WHAT YOU SHOULD DO
Using the records below, quote only the span that opens with the line containing "Proof. Let (T, <)" and closes with the line containing "T = A0 ⊔ ··· ⊔ Am−1", exactly and inclusively.

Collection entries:
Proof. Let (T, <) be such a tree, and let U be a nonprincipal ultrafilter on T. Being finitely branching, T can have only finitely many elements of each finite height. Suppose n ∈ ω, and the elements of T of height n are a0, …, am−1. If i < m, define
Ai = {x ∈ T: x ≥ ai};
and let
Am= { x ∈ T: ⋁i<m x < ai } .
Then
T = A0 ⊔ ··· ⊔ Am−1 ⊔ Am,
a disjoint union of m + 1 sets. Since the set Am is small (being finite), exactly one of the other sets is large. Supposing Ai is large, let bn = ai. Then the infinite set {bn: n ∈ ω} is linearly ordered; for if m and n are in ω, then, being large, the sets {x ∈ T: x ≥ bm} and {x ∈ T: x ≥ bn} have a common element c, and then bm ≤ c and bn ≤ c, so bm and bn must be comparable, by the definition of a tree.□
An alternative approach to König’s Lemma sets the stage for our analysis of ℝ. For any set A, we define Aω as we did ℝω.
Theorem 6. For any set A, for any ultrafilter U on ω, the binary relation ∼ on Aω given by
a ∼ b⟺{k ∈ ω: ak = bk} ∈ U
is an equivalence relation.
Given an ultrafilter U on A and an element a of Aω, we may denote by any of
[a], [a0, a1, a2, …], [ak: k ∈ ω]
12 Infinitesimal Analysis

--

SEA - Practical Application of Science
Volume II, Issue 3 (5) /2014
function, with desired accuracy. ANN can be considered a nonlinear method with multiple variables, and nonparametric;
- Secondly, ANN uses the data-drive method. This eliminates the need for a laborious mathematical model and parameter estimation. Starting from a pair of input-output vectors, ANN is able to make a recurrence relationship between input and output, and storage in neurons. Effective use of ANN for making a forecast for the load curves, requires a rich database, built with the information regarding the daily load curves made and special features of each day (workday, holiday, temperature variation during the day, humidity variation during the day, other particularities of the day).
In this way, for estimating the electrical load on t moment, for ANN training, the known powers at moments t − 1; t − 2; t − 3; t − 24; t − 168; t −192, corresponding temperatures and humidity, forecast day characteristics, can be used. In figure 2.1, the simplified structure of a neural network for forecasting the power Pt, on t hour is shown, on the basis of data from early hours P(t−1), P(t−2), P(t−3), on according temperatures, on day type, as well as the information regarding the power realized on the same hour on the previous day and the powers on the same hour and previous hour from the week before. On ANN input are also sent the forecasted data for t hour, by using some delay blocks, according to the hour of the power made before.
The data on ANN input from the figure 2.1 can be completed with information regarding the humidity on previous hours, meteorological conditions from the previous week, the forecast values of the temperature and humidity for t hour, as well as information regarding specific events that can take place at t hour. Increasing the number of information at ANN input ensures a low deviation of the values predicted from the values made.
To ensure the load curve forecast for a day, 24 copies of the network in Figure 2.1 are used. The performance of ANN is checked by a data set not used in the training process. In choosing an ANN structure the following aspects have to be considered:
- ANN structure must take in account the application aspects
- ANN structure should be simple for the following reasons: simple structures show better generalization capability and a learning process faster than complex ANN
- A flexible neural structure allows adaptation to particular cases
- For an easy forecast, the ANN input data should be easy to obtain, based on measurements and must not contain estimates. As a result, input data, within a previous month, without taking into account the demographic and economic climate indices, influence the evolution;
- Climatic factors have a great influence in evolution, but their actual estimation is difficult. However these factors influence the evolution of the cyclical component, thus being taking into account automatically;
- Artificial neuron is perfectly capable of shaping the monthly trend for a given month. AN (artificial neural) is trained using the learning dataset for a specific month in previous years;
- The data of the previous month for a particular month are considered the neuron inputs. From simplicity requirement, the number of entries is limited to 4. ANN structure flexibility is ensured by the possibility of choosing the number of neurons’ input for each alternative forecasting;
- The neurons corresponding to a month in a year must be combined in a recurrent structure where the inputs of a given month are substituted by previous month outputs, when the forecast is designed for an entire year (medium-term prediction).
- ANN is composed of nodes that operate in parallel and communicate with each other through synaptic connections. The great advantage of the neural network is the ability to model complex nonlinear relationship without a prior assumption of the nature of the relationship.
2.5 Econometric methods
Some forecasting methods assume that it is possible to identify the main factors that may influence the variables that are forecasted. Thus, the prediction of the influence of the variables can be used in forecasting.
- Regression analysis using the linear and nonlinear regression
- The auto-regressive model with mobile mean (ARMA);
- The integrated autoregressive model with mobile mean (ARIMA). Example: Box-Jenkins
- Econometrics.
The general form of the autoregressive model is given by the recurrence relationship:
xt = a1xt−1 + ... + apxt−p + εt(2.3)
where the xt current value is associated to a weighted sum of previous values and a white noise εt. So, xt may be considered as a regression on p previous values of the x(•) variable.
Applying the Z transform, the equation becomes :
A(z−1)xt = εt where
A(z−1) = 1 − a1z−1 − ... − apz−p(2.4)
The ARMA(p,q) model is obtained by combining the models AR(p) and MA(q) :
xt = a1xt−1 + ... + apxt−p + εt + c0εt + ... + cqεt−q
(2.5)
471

EXERCISE OUTPUT
Proof. Let (T, <) be such a tree, and let U be a nonprincipal ultrafilter on T. Being finitely branching, T can have only finitely many elements of each finite height. Suppose n ∈ ω, and the elements of T of height n are a0, …, am−1. If i < m, define
Ai = {x ∈ T: x ≥ ai};
and let
Am= { x ∈ T: ⋁i<m x < ai } .
Then
T = A0 ⊔ ··· ⊔ Am−1 ⊔ Am,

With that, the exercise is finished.